Histoire d’une « bavure »
Pour peu qu’on ait plus de 40 ans, on se souvient forcément de l’affaire Malik Oussekine qui va secouer la France durant plusieurs semaines. Rachid Bouchareb a décidé de s’emparer de cette page peu glorieuse de notre Histoire. Mais ces 92 minutes cachent d’autres sujets plus inattendus. La nuit du 5 au 6 décembre 1986, Malik Oussekine est mort à la suite d’une intervention de la police, alors que Paris était secoué par des manifestations estudiantines contre une nouvelle réforme de l’éducation. Le ministère de l’intérieur est d’autant plus enclin à étouffer cette affaire, qu’un autre français d’origine algérienne a été tué la même nuit par un officier de police. Un beau film à la réalisation novatrice et qui malgré son triple sujet ne nous perd pas en route. Bravo !
Le talent et l’engagement de Rachid Bouchareb avaient éclaté en 2006 avec l’incomparable Indigènes qui n’était pas passé inaperçu à Cannes puisque le jury avait Le jury a décerné un prix d'interprétation collectif aux cinq acteurs principaux : Jamel Debbouze, Samy Naceri, Roschdy Zem, Sami Bouajila et Bernard Blancan. Depuis, sa filmographie nous a offert quelques bons moments – à part en 2019, le navrant Flic de Belleville -. Incontestablement, Nos frangins reste ce qu’il y a de plus abouti dans son œuvre. Triple sujet, car, outre l’affaire Oussekine, à travers le personnage de fiction du commissaire de l’IGPN, on fait un parallèle avec la mort beaucoup moins médiatisée de ce jeune algérien assassiné par un flic ivre. C’est passionnant et très réussi car, à part les remarquables performances de tout le casting, la réalisation mêle avec beaucoup de maestria les images d’archives et les plans tournés aujourd’hui, mais avec des moyens techniques des années 80. L’illusion est totale. Un film important et intergénérationnel. A voir pour que la mémoire ne s’éteigne jamais.

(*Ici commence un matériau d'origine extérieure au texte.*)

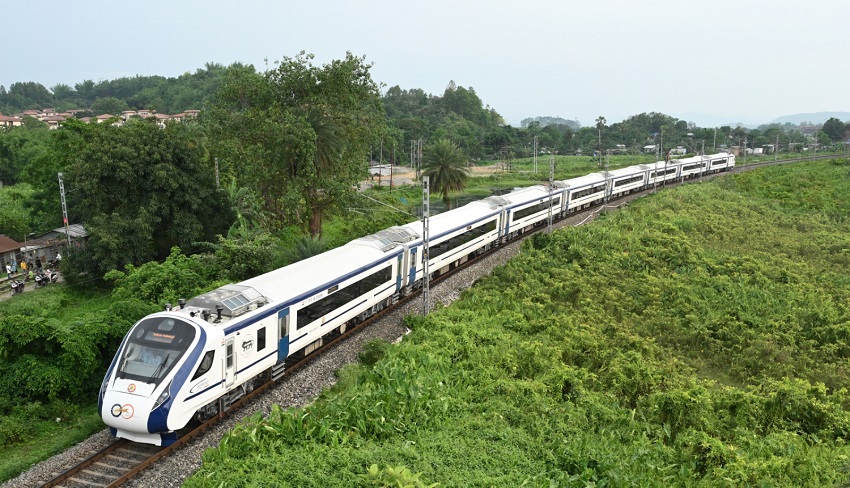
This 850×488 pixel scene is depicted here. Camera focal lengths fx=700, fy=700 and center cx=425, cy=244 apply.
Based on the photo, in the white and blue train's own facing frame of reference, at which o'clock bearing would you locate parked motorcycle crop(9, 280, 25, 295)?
The parked motorcycle is roughly at 1 o'clock from the white and blue train.

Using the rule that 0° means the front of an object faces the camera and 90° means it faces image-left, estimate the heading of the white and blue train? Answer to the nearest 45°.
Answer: approximately 45°

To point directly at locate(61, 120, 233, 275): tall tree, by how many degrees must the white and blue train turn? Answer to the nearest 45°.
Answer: approximately 90° to its right

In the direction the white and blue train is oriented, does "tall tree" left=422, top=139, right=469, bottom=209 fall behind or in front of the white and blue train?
behind

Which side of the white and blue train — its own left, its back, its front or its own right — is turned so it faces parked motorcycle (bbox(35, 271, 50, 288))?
right

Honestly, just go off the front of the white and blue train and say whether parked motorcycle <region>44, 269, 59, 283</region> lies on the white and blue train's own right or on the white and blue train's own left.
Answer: on the white and blue train's own right

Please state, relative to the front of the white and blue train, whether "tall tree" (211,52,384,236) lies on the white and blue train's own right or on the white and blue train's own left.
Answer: on the white and blue train's own right
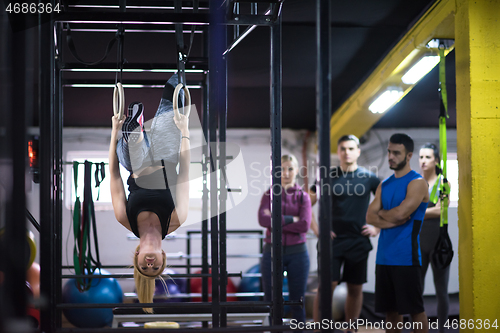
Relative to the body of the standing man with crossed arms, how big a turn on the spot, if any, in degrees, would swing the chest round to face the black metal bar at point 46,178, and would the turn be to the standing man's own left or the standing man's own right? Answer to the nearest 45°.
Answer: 0° — they already face it

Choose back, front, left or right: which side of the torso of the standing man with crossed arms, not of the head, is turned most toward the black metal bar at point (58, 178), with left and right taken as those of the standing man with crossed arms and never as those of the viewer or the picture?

A l’affiche on trouve que du bon et même du très bon avec Reda Kateb, Lyna Khoudri, Samir Guesmi, Raphaël Personnaz, Laïs Salamé, et beaucoup d’autres. Malgré le slogan, Plus jamais ça, resté dans toute les mémoires, ce drame est contemporain, et, hélas, toujours d’actualité. Le titre est inspiré de la chanson de Renaud, Petite, que l'on entend à la fin du film, où il parle de Malik et Abdel nos frangins qui tombent. Un film militant d’une grande efficacité qui se focalise sur les angles morts de l’actualité à propos des victimes oubliées. Un réquisitoire implacable.